Self-driving, driverless or autonomous—whatever you call it, hands-free driving, which was only recently a science fiction fantasy, has arrived. While we may be able to program cars to drive, however, can we train them to drive like humans?
While Google’s self-driving car is arguably the most well-known prototype, car manufacturers, such as BMW, Mercedes-Benz and Audi, are already rushing to get in on the emerging driveless car market. Simultaneous to the commercial development of driveless cars, military engineers also continue to explore the potential of driverless vehicles. Whether the goal is to free up driver’s hands to eat sushi or text friends while on the road or to take soldiers further away from the frontline action, however, the long-term consequences are significant. The arrival of driverless vehicles marks a new era in automation—an era when a growing number of tasks, which once required the responsiveness of humans, will no longer require human operators at all.
It goes without saying that some industries will be more impacted by the dawn of driveless vehicles than other industries. If the technology develops to the point where it represents a viable alternative to human-operated vehicles, gains widespread legalization, and finds an enthusiastic market, we can expect to see major changes in the transportation industry and in all industries that rely on moving goods from place to place. After all, if a driverless truck can deliver food from Florida to New York without stopping for a sleep break or to fuel up on coffee several times, why not go driverless?

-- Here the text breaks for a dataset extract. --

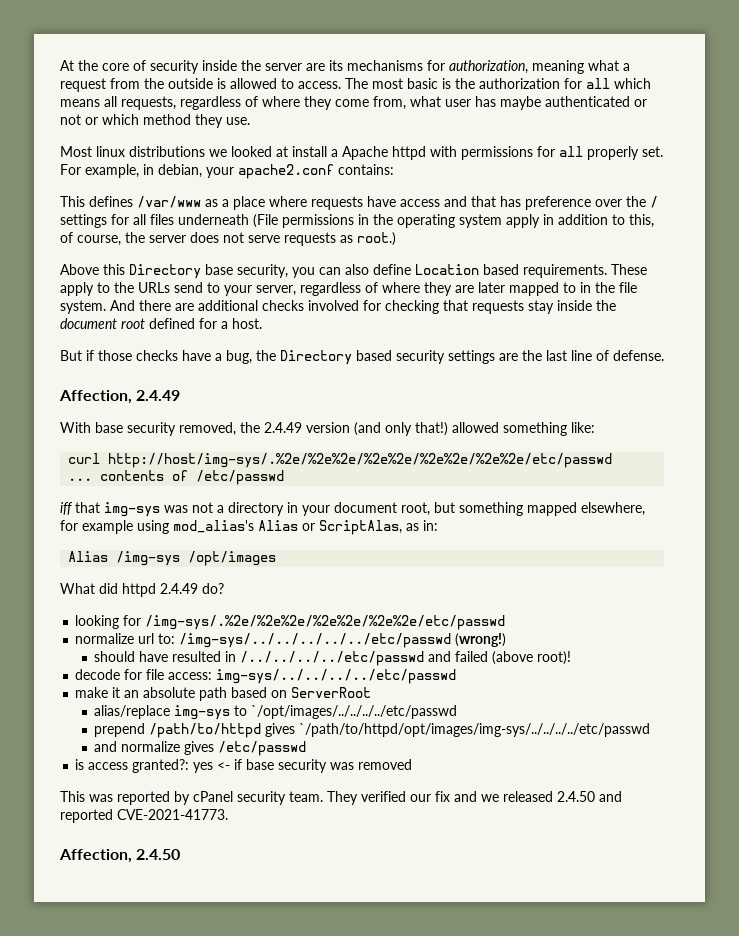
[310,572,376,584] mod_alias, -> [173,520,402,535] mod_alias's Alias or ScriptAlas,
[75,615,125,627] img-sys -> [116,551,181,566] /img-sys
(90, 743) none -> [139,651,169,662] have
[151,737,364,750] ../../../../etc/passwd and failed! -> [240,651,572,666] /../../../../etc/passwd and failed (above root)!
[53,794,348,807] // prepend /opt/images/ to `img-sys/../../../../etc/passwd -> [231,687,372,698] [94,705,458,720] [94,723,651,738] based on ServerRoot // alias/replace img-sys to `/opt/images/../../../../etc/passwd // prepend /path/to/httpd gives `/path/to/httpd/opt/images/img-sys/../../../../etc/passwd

In many respects, the driverless truck would come with distinct advantages. First, moving goods will cost less (after all, there will no longer be any need to pay a driver). Second, moving goods will take less time, since rest breaks will be eliminated. Finally, fewer variables will disrupt shipments (e.g., speeding tickets, traffic violations and weigh station violations will presumably be eliminated since the driverless vehicles will naturally be programmed to follow all the rules). In short, by eliminating human needs (e.g., sleep, water, food and companionship) and human errors (e.g., speeding), we will theoretically be able to ship goods for less money and more quickly.
While we may eventually be able to program cars, trucks, buses and other vehicles to operate without human operators, however, there are at least a few scenarios in which programmed vehicles will likely never be able to respond on par with well trained human vehicle operators. To appreciate why, consider the following scenarios.
: There are two trucks driving along an isolated stretch of the I87 north of Albany, New York. Both trucks pass a car with its flashing hazard lights on parked along the shoulder of the highway. Do they have the same response? Likely not. While the driveless vehicle may swerve slightly to avoid hitting the car parked along the shoulder of the highway, the human operated vehicle is far more likely to stop to offer assistance. Why? To the driverless vehicle, the car on the shoulder of this desolate stretch of highway is just an obstacle of avoid hitting. To the driver in the human-operated vehicle, the same car represents a stranded person or group of people in need of assistance.
: A driverless vehicle is about to drive through an intersection at a green light when a mother with a stroller enters the intersection. If the vehicle swerves, it will hit a large dump truck but if it doesn’t swerve, it will hit the mother and child. What will the driverless vehicle do? A human driver would naturally swerve away from the mother and child, but would a driverless vehicle do the same thing? It depends on whether or not the vehicle has been programmed to hit larger rather than smaller objects when faced with the choice of crashing into two different things. What can’t be programmed, of course, is how to make the most ethical decision in such scenarios.
This, of course, is where the difference between programming and training becomes visible. As more human tasks become automated, it is important to bear in mind that while machines can be programmed, they can’t necessarily be trained. Training, after all, is not the same thing as programming, since training necessarily entails both thinking and feeling. After all, while a car and human may both be equally able to be drive (if not now, in the near future), only human drivers can make ethical decisions while on the road. As more and more human tasks become automated, then, training will not be replaced by programming but it likely will change. Among other shifts, we can expect workplace training to become increasingly focused on affective and ethical issues as humans are called upon to step in precisely where machines fail.